Eleven-year-old Charlotte Nebres has been cast as the lead in New York City Ballet’s production of The Nutcracker.
What We Know:
- Charlotte is a student at the School of American Ballet and was hand-picked to star as Marie, the young girl who dreams of a nutcracker that comes to life.
- This is the production’s first time casting a black dancer in this particular leading role. Charlotte’s mother, who was also a dancer growing up, is from Trinidad and her father’s family is from the Philippines.
- Charlotte remembers being inspired by watching Misty Copeland perform and her becoming the first African-American principal at American Ballet Theater back in 2015. “I saw her perform and she was just so inspiring and so beautiful,” she told the The New York Times. “When I saw someone who looked like me onstage, I thought, that’s amazing. She was representing me and all the people like me.”

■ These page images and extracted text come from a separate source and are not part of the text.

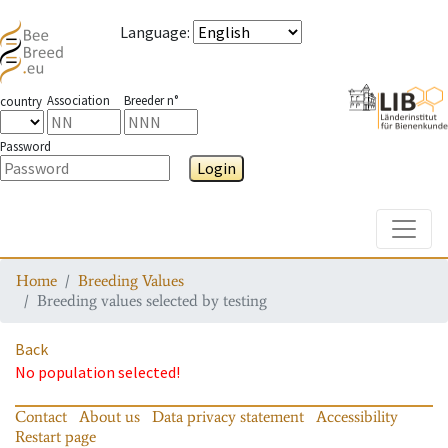
Language
:
Association
Breeder n°
country
Password
Login
Toggle
Home
Breeding Values
Breeding values selected by testing
Back
No population selected!
Contact
About us
Data privacy statement
Accessibility
Restart page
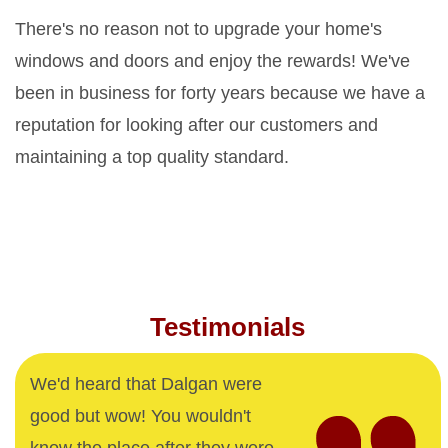
There's no reason not to upgrade your home's
windows and doors and enjoy the rewards! We've
been in business for forty years because we have a
reputation for looking after our customers and
maintaining a top quality standard.
Testimonials
We'd heard that Dalgan were
good but wow! You wouldn't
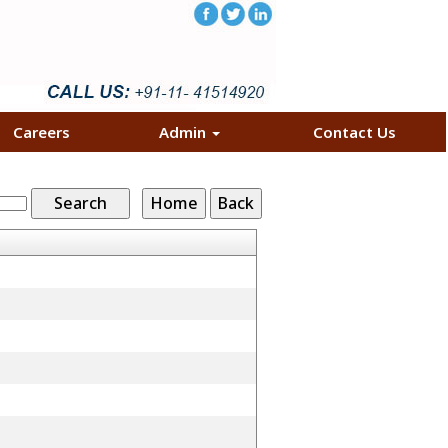
Careers
Admin
Contact Us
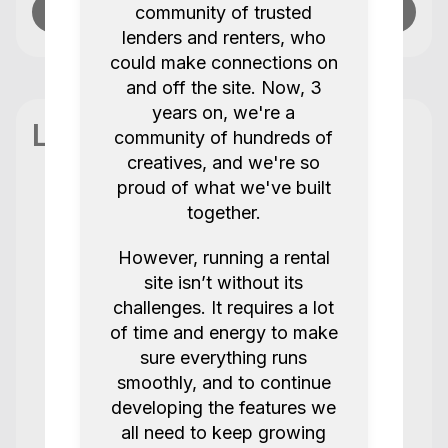
community of trusted
Send message
lenders and renters, who
could make connections on
and off the site. Now, 3
years on, we're a
Location
community of hundreds of
creatives, and we're so
proud of what we've built
together.
Reviews
7 Reviews / 5.0
However, running a rental
site isn’t without its
Always get the best service from this
challenges. It requires a lot
team!
of time and energy to make
sure everything runs
Joy K
Amaran F21C
smoothly, and to continue
5.0
2 years ago.
developing the features we
all need to keep growing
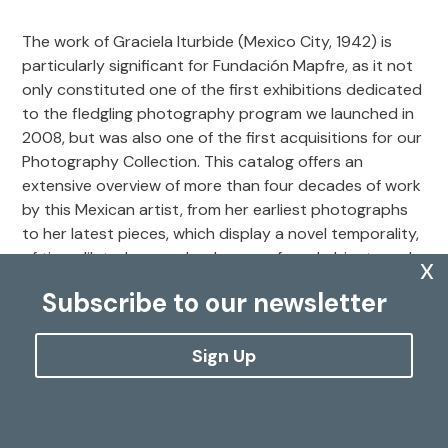
The work of Graciela Iturbide (Mexico City, 1942) is
particularly significant for Fundación Mapfre, as it not
only constituted one of the first exhibitions dedicated
to the fledgling photography program we launched in
2008, but was also one of the first acquisitions for our
Photography Collection. This catalog offers an
extensive overview of more than four decades of work
by this Mexican artist, from her earliest photographs
to her latest pieces, which display a novel temporality,
of time dilated across landscapes, found objects and
x
the details that appear before her camera. The
Subscribe to our newsletter
publication features nearly 200 photographs from the
Fundación Mapfre Collections and includes essays by
photography specialist Marta Dahó, Mexican writer
Sign Up
and journalist Juan Villoro, and an extensive biography
penned by historian and independent curator Carlos
Martín.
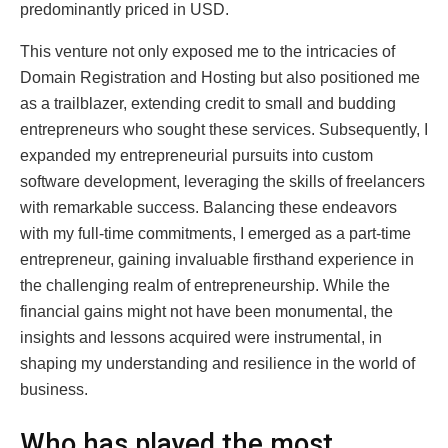
predominantly priced in USD.
This venture not only exposed me to the intricacies of
Domain Registration and Hosting but also positioned me
as a trailblazer, extending credit to small and budding
entrepreneurs who sought these services. Subsequently, I
expanded my entrepreneurial pursuits into custom
software development, leveraging the skills of freelancers
with remarkable success. Balancing these endeavors
with my full-time commitments, I emerged as a part-time
entrepreneur, gaining invaluable firsthand experience in
the challenging realm of entrepreneurship. While the
financial gains might not have been monumental, the
insights and lessons acquired were instrumental, in
shaping my understanding and resilience in the world of
business.
Who has played the most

Charlotte Nebres is the first black Marie, the young heroine of “George Balanchine’s The Nutcracker,” at New York City Ballet. “There might be a little boy or girl in the audience seeing that and saying, hey, I can do that, too.” https://t.co/JoNcYQF3Po
— New York Times Arts (@nytimesarts) December 3, 2019
- In terms of securing the role, Charlotte told the Times, “It is a big deal. But to me, it’s just how I grew up, so it’s not really different to me.”
- Charlotte says she feels free and empowered when she dances and that it makes her happy.
Charlotte joins a production full of diversity this Christmas season, with dancers ranging from half-Chinese, half-Korean, half-Greek and half-South Asian.